(urth) Short Story 4: The Dead Man

Marc Aramini marcaramini at yahoo.com
Tue Mar 27 08:37:39 PDT 2012


 


--- On Sun, 3/25/12, Craig Brewer <cnbrewer at yahoo.com> wrote:


From: Craig Brewer <cnbrewer at yahoo.com>


 


Just a few things. The Brahmin is described in the beginning as *outside* the house and emaciated from fasting. It's a huge contrast to the bloated bodies *inside* the magar's den waiting to be eaten. That comes back to the relationship with "maya" he's playing with, I think. Also, when he's describing how he can see when he wakes up, he mentions that he can "examine the edges [of his vision], where the ghosts of the newly dead and the more material demons flutter away from man's view." Materiality here is associated with the demons, with the magar, with eating and putrefaction, etc. Even sex is mixed up with that in the way he eyes the other woman's dead but still nicely curvy (from necrotic gasses? shudder) body. And he has that moment where he feels that he's in the magar's den *and* lying in bed at home beside his wife -- he says he feels this "without contradiction," and it further emphasizes that here, it's not just "bad spirits" that are
 un-divine, but everything "worldly." Even the ghost "limps" in that between world, so he's affected by "physical" injuries even though he's immaterial. And all of the strength and health that the peasant has only serves to let him scream loudly before he dies.



So I'm not so sure that there's much judgment here for being a good or bad man in life.  To me it seems more like Wolfe is playing with the notion of maya as illusion full on: everything about life, from happy supportive marriage to the magar "demon" is equally low and illusory. The passivity in death (a death in the water and the submission to drowning...where have we seen that before?) is something that the narrator quips could be cultural, but it's actually the right thing for this guy to do in that "gnostic" system. It's his not having fully let go that leads to the Brahman having to intervene and cast a spell (or whatever) to free him. The Brahman even suggests that anything he says (or thinks) must be wrong ("It is seldom good to hear what they [ghosts] say."), and the "Name, dissolution, and release" are good things.


So maybe the magar has returned because they are too much "in the world"? After all, the grandmother laments that people are going to die, rather than accepting illusion like the Brahman.

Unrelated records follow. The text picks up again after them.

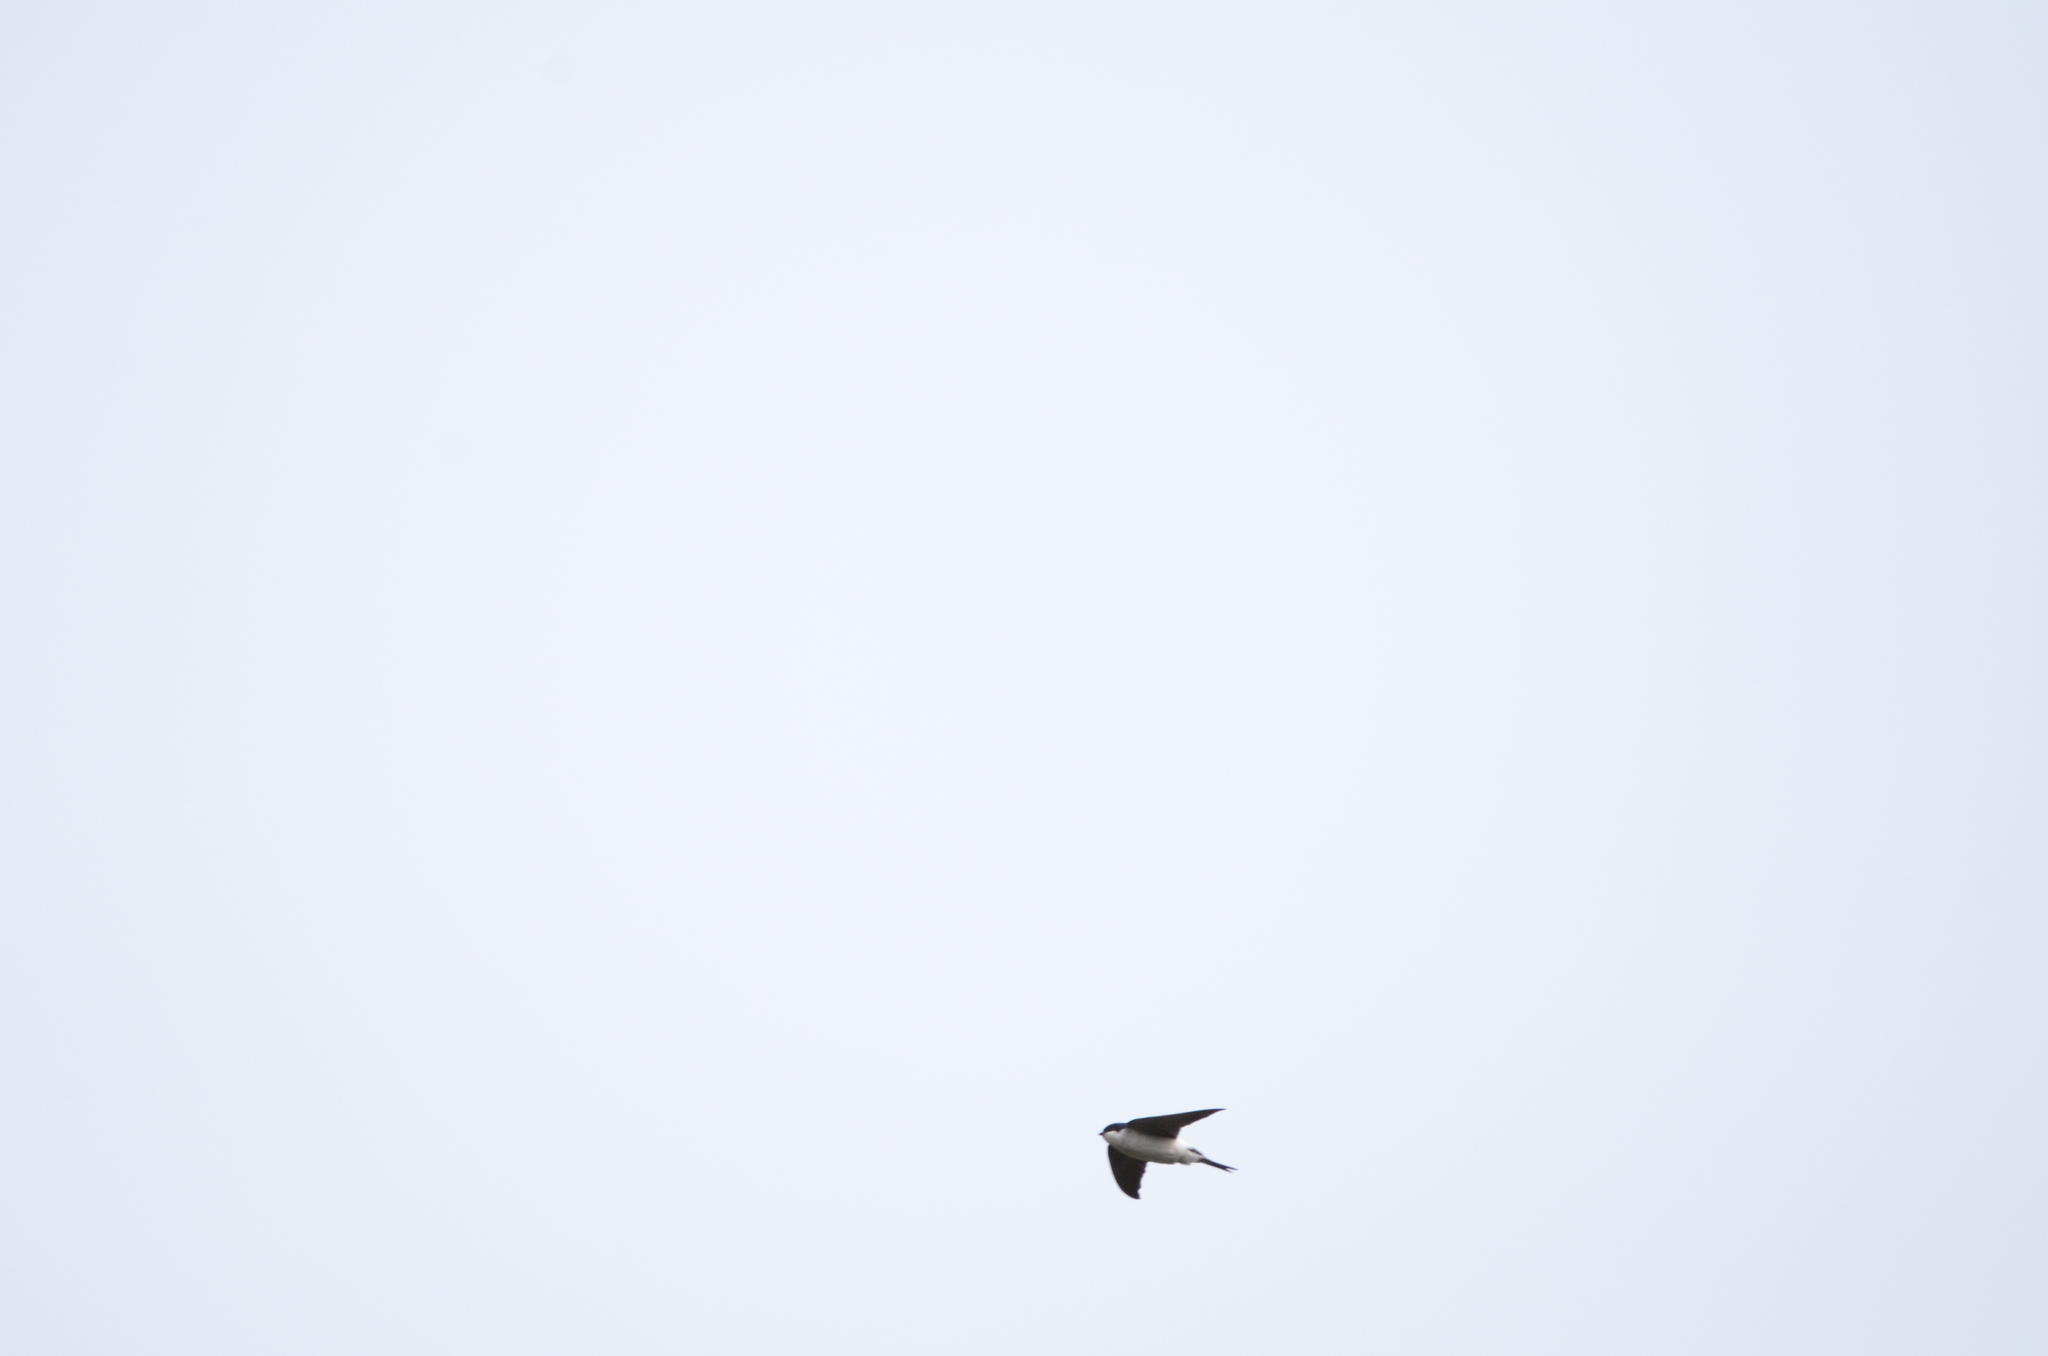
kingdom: Animalia
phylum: Chordata
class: Aves
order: Passeriformes
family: Hirundinidae
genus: Delichon
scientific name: Delichon urbicum
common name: Common house martin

There's also that weird comment that the peasant and his friends, "ignorant of the comparative religion of the schools, would have killed the magar if they could." So it sounds like killing the magar isn't the right response to his return. The Brahman is trying to "propitiate" him at the beginning, which is more like acceptance than driving him away.


There is the comment about the jungle having been cut down for lumber 50 years ago and now growing back. That might be something different.




 

Very nice comments, I was hoping someone else would weigh in on the idea of "right/wrong" response to the Magar and materialistic reality - sexual swelling through necrotic gases is an awesome image.  This story is a perfect example of why I think spiritual possibilities always have to be considered in Wolfe to make accurate interpretations.
 
I guess I will press forward - I think that even though two of the stories in "Young Wolfe" were not published until 1992 in that volume, they seem like very early works, so we will talk about them before going to the Tor anthologies. The Dead Man, Mountains Like Mice, and The Green Wall Said are definitely the highlights - Mountains like Mice is far and away the longest, so I should be able to finish up my scans of Young Wolfe tonight, get those out, and start posting some of those comments. 

Then it looks like Trip, Trap - the story from which Damon Knight grew Wolfe from a bean. That story will probably slow us down a little, but that's all right.